What needs to be done: Among the entries below, how many lines contain the string "domestic"? Only the number is wanted.

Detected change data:
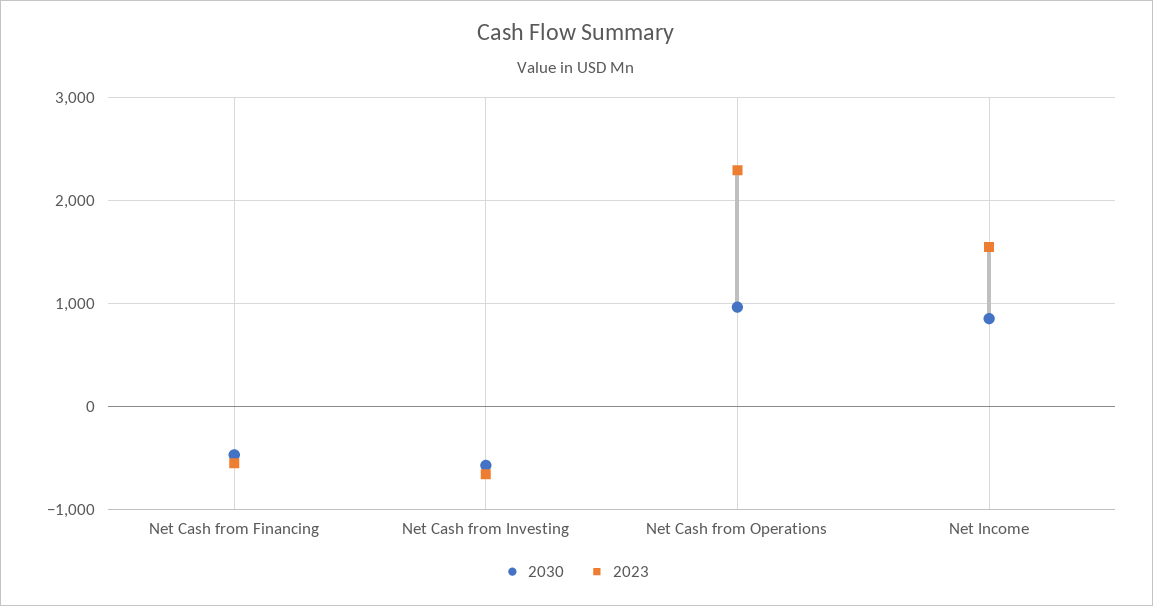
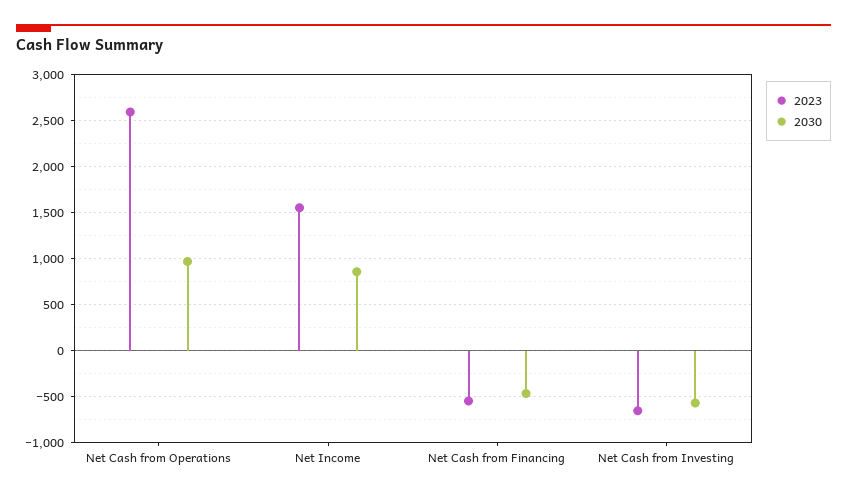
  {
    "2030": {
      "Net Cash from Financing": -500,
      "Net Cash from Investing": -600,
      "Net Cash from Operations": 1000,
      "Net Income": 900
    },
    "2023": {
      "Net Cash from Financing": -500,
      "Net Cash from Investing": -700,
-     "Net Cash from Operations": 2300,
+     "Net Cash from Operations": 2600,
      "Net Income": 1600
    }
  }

...

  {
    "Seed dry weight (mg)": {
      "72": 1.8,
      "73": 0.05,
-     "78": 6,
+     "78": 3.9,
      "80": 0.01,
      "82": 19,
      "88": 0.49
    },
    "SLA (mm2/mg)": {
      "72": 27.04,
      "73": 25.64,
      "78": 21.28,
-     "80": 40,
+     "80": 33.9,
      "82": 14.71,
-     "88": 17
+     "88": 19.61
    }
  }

==

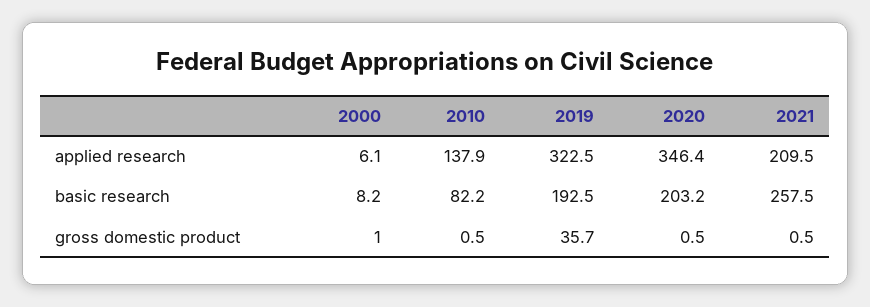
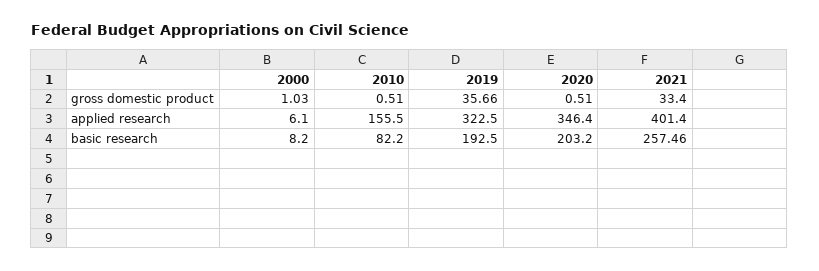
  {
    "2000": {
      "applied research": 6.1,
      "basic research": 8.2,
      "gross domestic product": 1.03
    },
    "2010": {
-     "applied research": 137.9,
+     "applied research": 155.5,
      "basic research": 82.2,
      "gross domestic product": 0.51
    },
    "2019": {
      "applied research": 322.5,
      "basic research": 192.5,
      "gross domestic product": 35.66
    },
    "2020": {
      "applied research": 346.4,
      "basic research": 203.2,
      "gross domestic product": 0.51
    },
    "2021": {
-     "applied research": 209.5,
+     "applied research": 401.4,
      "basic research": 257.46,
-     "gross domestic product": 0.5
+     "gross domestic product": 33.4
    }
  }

Answer to this problem: 6